- _Werkinstructies_: Vervang "Version" door "Versión" in de regels tussen de regel met "API and SDK Documentation" en de regel met "Inicio de sesión de la aplicación", beide inbegrepen. Geef uitsluitend die regels weer en laat al het overige ongewijzigd.
___
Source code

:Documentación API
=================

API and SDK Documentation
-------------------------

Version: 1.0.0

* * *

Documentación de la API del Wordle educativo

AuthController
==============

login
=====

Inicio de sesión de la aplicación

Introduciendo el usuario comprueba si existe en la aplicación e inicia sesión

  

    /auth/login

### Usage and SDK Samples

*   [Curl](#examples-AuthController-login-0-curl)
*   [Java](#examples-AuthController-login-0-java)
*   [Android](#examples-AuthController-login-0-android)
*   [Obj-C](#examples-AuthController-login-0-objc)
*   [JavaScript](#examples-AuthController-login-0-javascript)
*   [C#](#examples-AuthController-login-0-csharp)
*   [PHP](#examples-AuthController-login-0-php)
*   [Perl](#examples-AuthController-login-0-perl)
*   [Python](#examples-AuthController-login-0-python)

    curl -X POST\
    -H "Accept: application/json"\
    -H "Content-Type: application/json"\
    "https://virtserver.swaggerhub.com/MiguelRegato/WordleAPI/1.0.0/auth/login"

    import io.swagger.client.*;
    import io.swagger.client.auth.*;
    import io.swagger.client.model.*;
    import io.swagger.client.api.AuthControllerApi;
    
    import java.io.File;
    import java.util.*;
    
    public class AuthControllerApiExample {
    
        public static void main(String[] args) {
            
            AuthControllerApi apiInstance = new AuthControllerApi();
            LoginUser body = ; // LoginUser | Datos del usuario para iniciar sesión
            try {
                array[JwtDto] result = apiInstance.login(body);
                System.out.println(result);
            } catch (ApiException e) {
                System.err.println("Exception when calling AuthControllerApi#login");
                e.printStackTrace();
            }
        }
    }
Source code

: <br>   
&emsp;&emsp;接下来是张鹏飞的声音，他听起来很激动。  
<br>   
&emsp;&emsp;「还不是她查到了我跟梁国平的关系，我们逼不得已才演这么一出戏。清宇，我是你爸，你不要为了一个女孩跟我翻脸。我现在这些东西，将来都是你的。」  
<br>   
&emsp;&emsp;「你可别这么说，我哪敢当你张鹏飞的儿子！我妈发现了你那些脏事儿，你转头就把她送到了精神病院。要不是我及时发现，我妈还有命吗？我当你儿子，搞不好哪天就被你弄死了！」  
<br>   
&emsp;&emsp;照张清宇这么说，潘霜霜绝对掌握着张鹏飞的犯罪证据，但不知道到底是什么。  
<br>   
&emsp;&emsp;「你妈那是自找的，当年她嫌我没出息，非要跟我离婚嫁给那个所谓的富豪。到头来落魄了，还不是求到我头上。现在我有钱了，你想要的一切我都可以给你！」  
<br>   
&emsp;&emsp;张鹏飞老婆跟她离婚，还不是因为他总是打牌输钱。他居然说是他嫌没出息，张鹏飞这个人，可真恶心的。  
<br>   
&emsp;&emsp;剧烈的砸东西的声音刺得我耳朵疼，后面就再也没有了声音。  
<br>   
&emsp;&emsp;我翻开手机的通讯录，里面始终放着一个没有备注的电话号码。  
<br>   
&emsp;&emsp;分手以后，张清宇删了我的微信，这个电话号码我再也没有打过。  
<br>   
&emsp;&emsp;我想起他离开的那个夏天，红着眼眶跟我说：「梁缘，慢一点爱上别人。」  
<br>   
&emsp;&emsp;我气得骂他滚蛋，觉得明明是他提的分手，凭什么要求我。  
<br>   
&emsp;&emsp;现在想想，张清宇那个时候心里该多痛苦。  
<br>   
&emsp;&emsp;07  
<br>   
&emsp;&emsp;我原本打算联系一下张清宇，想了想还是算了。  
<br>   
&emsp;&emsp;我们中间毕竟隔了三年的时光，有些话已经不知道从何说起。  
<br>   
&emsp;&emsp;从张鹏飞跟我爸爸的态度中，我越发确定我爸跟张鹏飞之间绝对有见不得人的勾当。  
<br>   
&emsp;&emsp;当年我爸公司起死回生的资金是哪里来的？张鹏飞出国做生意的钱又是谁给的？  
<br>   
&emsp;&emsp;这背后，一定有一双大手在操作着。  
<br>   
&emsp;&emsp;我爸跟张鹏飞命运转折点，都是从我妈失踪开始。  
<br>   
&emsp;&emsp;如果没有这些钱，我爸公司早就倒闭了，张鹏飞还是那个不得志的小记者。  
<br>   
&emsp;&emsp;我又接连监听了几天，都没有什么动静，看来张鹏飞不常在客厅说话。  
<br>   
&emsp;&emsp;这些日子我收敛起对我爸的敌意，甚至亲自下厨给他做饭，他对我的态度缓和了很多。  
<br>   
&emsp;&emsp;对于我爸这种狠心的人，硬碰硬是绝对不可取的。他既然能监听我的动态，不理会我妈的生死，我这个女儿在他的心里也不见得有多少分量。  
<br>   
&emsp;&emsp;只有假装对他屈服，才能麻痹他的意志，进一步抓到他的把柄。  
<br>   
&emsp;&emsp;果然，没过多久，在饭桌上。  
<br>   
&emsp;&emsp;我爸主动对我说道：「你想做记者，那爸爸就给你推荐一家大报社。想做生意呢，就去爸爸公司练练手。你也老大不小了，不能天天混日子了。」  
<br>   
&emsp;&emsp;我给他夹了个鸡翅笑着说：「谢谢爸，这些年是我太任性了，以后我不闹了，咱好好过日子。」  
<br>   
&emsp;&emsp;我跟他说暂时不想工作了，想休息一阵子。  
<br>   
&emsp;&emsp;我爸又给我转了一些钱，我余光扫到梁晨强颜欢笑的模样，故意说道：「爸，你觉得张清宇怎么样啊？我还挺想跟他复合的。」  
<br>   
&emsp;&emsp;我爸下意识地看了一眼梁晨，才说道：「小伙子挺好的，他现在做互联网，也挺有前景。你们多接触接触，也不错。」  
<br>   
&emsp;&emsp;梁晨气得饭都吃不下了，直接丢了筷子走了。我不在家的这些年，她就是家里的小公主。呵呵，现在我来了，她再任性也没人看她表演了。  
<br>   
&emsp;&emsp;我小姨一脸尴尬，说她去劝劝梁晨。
___
- _Antwoordgedeelte_:
API and SDK Documentation
-------------------------

Versión: 1.0.0

* * *

Documentación de la API del Wordle educativo

AuthController
==============

login
=====

Inicio de sesión de la aplicación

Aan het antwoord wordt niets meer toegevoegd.